Kabalcanty
La Rebotica de Ramón Ruiz
Me gusta ser dueño de mi soledad y no al contrario. Me agrada, a última hora de la tarde sobre todo, pasear huidizo calle abajo hasta aquella falsa niebla, mencionada semanas atrás, que hace de linde entre la existencia concreta y esta otra alojada en el laberinto de mi imaginario. Observo entretejerse la humareda divisoria y constatar que gran parte de mi pasado se fraguó a ese otro lado. Mi antiguo barrio, mi vida laboral, mis amigos de adolescencia, compañeros, vecinos, algunos familiares..., físicamente separados por esta cortina vaporosa y, al tiempo, descargados impolutos en mi memoria. Sé que de vez en cuando tengo que traspasar la frontera, lo cual me aterra, y arreglar asuntillos inevitablemente. También ellos recurren a este reducto onírico que he llamado "Kavaranchel" pero más por despiste que por querencia. Están unas horas, un día a lo sumo, y después se marchan desvanecidos entre la adulterada neblina.
Alimentando el manto gríseo, echo una bocanada espesa de mi pitillo y canturreo para mis adentros una canción de Serrat: "... al sabio por conocer que a los locos conocidos...".

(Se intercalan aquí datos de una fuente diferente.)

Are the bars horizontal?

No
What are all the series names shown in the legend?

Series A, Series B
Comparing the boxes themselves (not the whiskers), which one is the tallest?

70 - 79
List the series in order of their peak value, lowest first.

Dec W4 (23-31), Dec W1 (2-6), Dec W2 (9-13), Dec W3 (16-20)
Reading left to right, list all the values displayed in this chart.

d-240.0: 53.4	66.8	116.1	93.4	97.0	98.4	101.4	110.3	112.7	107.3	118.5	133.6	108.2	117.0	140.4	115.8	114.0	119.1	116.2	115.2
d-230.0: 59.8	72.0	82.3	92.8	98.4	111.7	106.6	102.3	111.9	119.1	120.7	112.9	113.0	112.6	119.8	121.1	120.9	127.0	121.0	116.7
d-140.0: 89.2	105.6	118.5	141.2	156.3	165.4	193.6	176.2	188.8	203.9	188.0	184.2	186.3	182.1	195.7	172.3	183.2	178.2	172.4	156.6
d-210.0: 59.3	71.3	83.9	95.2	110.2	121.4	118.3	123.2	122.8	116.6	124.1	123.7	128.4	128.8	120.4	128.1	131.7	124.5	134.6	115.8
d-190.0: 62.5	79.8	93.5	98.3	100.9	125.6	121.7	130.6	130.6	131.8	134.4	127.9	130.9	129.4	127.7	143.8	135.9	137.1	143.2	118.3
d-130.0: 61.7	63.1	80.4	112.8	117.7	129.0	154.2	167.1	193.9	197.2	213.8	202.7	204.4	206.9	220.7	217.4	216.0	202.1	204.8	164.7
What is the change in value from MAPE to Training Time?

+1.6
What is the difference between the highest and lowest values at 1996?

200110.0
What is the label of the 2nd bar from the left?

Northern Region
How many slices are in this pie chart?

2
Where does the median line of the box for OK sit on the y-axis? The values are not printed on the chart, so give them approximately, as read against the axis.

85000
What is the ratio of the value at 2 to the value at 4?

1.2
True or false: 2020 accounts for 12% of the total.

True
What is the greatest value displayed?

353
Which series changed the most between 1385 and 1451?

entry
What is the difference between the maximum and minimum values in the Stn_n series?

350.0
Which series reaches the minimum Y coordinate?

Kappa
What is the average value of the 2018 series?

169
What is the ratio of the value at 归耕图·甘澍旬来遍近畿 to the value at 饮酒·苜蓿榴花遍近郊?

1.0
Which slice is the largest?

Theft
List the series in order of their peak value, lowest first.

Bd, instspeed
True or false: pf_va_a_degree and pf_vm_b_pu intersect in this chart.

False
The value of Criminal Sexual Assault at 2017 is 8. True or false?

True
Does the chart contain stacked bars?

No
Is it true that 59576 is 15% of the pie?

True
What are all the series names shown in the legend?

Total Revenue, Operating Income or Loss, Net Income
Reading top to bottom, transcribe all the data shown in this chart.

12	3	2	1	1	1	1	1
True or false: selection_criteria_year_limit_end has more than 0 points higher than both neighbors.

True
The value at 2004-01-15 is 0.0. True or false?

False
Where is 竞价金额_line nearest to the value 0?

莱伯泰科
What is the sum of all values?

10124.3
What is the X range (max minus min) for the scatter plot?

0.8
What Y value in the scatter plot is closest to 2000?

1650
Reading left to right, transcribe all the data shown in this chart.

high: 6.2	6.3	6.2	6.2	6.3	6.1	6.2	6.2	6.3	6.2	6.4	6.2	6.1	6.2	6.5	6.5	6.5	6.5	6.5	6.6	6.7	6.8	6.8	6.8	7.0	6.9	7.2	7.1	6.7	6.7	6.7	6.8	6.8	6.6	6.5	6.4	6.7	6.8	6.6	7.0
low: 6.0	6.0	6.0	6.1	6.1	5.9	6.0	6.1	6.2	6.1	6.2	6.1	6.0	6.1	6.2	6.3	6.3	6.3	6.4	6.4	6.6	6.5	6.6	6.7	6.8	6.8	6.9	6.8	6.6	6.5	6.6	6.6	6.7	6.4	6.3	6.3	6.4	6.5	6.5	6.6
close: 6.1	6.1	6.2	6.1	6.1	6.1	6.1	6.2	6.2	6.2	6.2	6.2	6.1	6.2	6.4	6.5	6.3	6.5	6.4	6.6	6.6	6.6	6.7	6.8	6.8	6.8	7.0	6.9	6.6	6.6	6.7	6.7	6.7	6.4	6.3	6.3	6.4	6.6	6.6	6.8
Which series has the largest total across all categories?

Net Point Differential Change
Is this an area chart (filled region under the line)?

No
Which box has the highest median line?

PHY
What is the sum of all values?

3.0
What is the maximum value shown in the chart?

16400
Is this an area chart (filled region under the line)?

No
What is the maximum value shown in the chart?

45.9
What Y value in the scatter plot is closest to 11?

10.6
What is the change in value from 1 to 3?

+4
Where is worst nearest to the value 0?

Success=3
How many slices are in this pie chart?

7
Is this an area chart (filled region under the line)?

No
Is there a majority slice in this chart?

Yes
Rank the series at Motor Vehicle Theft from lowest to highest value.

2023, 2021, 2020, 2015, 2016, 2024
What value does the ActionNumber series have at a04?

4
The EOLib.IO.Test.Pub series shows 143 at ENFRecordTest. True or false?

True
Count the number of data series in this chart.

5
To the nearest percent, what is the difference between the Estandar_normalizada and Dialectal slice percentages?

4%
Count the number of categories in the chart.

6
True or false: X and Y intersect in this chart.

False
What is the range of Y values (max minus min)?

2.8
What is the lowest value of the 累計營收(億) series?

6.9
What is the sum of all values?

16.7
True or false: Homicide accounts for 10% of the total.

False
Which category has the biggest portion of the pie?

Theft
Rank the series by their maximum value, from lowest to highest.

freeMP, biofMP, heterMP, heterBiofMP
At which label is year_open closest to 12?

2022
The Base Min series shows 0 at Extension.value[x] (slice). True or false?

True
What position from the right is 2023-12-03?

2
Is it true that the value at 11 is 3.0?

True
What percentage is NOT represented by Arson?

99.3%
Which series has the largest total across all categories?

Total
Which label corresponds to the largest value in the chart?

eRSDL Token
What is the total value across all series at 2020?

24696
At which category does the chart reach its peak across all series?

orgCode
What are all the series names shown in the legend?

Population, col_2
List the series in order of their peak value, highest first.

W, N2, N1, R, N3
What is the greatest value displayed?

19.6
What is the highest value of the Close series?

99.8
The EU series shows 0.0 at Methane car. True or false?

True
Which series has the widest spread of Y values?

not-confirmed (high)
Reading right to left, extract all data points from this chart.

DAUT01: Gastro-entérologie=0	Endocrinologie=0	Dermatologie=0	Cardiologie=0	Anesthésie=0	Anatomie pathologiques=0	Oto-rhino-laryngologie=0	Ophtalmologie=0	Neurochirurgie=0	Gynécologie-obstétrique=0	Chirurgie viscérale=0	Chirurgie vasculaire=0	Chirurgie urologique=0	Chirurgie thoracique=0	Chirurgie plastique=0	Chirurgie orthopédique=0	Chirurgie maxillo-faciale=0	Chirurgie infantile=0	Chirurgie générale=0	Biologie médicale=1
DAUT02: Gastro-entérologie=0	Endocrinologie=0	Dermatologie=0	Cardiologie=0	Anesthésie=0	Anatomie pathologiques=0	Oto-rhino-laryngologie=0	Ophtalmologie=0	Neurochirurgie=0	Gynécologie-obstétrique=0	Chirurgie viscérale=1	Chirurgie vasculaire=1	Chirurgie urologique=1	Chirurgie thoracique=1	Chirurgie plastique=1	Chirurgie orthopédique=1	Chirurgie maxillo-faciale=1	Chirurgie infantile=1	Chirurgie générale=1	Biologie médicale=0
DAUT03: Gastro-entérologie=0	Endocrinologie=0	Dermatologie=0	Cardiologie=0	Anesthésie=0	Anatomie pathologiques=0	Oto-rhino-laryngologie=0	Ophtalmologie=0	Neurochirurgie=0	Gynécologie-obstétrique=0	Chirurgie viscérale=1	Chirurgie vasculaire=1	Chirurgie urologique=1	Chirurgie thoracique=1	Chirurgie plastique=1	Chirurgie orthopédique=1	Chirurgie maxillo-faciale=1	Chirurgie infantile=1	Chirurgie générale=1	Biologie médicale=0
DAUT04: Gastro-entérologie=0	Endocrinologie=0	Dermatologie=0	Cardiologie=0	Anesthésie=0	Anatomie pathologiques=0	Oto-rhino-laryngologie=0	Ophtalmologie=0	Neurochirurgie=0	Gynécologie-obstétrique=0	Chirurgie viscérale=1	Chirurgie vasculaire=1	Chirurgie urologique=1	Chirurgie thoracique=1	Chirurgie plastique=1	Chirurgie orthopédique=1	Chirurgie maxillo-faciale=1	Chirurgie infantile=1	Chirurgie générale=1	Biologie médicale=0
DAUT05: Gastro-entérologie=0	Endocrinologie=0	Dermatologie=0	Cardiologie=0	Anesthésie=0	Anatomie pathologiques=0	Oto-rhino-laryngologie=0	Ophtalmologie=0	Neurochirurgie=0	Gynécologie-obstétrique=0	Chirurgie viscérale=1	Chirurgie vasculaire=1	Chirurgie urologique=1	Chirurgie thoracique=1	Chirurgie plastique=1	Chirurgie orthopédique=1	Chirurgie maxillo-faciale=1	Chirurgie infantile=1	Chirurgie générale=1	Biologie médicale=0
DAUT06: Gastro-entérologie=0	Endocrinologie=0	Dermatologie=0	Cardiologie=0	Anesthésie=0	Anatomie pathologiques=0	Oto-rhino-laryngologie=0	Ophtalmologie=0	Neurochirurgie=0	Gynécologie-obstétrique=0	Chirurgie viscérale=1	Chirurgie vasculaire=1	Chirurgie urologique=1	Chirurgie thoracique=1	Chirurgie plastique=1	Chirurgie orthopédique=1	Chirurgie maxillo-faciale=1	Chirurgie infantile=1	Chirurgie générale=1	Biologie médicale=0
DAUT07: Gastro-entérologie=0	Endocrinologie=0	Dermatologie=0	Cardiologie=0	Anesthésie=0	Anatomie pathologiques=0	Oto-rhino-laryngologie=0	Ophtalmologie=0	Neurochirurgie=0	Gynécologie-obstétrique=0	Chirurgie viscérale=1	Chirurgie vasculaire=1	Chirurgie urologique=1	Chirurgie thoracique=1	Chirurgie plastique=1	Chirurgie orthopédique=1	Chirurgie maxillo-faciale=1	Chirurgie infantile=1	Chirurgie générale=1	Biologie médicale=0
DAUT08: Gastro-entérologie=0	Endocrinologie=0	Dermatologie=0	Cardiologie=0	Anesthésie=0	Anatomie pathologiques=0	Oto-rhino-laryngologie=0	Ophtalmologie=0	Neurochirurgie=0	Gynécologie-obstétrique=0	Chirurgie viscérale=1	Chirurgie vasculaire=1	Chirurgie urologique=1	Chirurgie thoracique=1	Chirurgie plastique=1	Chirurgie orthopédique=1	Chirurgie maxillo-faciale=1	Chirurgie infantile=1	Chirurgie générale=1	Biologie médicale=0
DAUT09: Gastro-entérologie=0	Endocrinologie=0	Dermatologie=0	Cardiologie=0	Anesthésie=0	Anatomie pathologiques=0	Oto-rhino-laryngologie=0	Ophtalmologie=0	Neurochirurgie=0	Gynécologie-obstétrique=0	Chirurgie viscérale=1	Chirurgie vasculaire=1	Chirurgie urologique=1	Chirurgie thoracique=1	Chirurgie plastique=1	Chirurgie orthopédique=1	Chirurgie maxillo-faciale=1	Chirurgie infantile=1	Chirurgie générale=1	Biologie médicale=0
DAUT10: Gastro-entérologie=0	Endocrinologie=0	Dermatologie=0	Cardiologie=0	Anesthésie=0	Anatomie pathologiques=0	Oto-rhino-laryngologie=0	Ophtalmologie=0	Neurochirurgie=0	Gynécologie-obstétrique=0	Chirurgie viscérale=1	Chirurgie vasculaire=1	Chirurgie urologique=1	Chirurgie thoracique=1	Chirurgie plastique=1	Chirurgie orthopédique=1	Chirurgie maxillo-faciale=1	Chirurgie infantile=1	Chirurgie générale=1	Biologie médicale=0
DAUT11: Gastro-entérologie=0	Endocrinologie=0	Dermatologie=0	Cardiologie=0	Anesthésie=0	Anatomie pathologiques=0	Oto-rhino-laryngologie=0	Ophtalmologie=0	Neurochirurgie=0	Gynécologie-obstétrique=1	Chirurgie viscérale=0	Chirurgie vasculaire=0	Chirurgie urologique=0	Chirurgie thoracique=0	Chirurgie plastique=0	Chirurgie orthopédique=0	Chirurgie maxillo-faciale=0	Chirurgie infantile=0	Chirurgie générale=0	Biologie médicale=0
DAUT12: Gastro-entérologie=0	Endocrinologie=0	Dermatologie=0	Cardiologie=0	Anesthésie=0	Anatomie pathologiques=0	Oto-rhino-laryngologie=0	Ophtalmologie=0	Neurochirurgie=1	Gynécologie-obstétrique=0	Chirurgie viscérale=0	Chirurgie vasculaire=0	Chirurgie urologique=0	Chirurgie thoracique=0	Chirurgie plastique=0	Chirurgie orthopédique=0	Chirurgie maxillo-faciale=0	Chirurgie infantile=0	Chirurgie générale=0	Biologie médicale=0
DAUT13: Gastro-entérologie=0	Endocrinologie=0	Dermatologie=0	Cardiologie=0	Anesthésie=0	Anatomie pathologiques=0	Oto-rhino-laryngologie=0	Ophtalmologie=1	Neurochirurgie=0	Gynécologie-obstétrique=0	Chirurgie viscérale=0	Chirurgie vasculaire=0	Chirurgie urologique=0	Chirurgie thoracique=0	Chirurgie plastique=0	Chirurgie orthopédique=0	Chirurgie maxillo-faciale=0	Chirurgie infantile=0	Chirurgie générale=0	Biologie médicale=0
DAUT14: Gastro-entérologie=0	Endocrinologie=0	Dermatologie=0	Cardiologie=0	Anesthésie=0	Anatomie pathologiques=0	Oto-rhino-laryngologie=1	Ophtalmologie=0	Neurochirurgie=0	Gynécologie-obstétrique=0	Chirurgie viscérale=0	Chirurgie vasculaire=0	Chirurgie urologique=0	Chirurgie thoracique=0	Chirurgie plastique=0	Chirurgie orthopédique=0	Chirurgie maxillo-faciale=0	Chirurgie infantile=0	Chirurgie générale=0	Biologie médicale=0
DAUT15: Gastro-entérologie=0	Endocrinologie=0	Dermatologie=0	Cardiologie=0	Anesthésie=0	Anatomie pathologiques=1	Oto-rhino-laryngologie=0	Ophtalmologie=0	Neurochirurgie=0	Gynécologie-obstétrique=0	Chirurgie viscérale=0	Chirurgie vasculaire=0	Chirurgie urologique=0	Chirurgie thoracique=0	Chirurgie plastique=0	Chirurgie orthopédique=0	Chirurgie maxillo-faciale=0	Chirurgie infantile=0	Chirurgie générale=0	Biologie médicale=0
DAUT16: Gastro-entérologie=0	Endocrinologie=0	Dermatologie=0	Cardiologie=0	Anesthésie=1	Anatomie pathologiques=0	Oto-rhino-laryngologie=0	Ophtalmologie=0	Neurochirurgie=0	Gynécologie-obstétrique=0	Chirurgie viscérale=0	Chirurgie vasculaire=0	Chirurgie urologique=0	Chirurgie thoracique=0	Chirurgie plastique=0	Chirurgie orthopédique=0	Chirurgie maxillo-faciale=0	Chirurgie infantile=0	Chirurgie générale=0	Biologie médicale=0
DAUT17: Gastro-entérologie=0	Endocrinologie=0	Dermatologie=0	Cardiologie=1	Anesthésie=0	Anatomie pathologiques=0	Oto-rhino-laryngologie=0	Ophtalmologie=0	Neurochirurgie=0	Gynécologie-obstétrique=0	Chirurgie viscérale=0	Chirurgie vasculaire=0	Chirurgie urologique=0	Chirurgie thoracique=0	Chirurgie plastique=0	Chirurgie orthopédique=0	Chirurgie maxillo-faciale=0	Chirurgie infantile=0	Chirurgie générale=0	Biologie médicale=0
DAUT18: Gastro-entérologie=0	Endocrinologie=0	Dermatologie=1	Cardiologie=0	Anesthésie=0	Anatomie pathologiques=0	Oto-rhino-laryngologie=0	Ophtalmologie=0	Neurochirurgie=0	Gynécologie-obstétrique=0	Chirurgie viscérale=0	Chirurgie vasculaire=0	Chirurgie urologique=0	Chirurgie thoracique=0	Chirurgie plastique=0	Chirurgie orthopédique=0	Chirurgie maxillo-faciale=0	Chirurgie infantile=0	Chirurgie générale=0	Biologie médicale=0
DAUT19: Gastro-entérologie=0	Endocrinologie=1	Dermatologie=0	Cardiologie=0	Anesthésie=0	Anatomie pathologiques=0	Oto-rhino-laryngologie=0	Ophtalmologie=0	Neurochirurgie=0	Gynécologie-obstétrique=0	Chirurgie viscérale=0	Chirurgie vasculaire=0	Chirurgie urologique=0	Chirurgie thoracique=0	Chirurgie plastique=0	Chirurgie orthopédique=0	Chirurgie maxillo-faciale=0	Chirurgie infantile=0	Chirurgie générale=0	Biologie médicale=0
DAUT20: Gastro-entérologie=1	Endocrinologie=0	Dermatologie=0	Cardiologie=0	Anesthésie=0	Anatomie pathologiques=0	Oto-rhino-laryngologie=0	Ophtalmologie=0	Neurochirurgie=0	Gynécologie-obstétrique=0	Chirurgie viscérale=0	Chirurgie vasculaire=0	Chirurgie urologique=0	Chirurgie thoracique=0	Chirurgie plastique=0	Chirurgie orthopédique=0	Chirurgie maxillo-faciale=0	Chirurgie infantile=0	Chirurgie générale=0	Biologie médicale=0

No es extraño, entonces, que la farmacia de Ramón Ruiz se encuentre cercana a ese punto limítrofe. ÿl es la persona más cercana que tengo en este barrio inverosímil. Me comprende, me escucha, me mima, llegaría a decir, además de ser una persona sobradamente cultivada y sensiblemente inteligente. Su farmacia es una de esas modernas con mucha luminosidad, esmaltadas en un blanco higiénico; nada que ver con la botica de Paco, la que jalona el edificio donde vivo y a la que esquivo por razones que ahora no vienen al caso. Hay carteles publicitarios aconsejándonos el fármaco ideal para una salud de cuerpo mágico, cápsulas que domeñan el colesterol y el ácido úrico, plantillas para sentirse como Aladino, y una báscula digital que te habla sobre tu peso y tu tensión arterial. El negocio lo heredó de su madre, Doña Hortensia, ya difunta, y tras su paso por la universidad lo regenta ayudado por Sandra, su compañera sentimental de más de una década.
- ¡Hombre K, te estaba esperando como agua de Mayo!
Me dice, nada que franqueo la puerta automatizada de cristal. Sonríe tras el mostrador, junto a Sandra, achinando los ojos tras sus gafas de miope e irguiendo su osamenta cachazuda. Posee un timbre de voz acogedor, meloso, tan entusiasmado ante el más nimio acontecimiento cotidiano que te llega a hacer partícipe aunque no quieras.
- Hace diez minutos que han traído el cartel. A ver si te parece bien donde Sandra y yo hemos pensado colocarlo.
- Ha quedado fenomenal. Mira cómo relucen las letras - apostilla Sandra, haciendo un mohín de regocijo.
El caso es que hace un par de meses a Ramón se le ocurrió partir la amplia rebotica en dos partes. Mandó colocar un tabique de Pladur y una puerta de paso. Compró una mesa, un ordenador y dos estanterías metálicas. Enmarcó tres litografías (Kafka, Poe y Carlos Edmundo de Ory), las cuales coloqué en la pared con todo mi agrado, y ahora, para rizar el rizo, me mostraba emocionado un cartel plástico donde se inscribía "POETAS VERTICALES 21" en carácteres fulgentes.
- Uno no puede estar todo el día dándoles vueltas y vueltas a su situación de desempleo. Ya verás como esto cunde en el barrio y tú serás el primer responsable. Es lo tuyo, tío, y el resto es pasado. Hasta más adelante podrías plantearte sacar una publicación semanal o mensual. Quino sigue teniendo la imprenta, ya sabes, y la ha modernizado. Proyectos, tío, tus proyectos.
Me dijo hace unos meses tomándome del brazo y tironeándome del ala del sombrero, así como si reprendiera afablemente a un hijo.
- Esto merece unas cervezas en el bar de Baldomero, chicos. -digo, tragando la emoción como puedo- Es lo mínimo con lo que puedo agradeceros.
Ellos se toman de la mano risueños.
Siento un rubor imberbe calentando mis mejillas.
- Son y cuarto - manifiesta Ramón, yéndose decididamente hacia la caja de cobro-, quince minutos más y vamos los tres a por esas cervezas; ¡ah! y unas raciones de chopitos y de bravas que va a pagar aquí, la colega Sandrita.
- Llama a Ana para que se apunte a la fiesta -me dice ella, señalando el teléfono fijo sobre la pared de la demediada rebotica.
Asiento reflejado en el brillo de sus ojos castaños.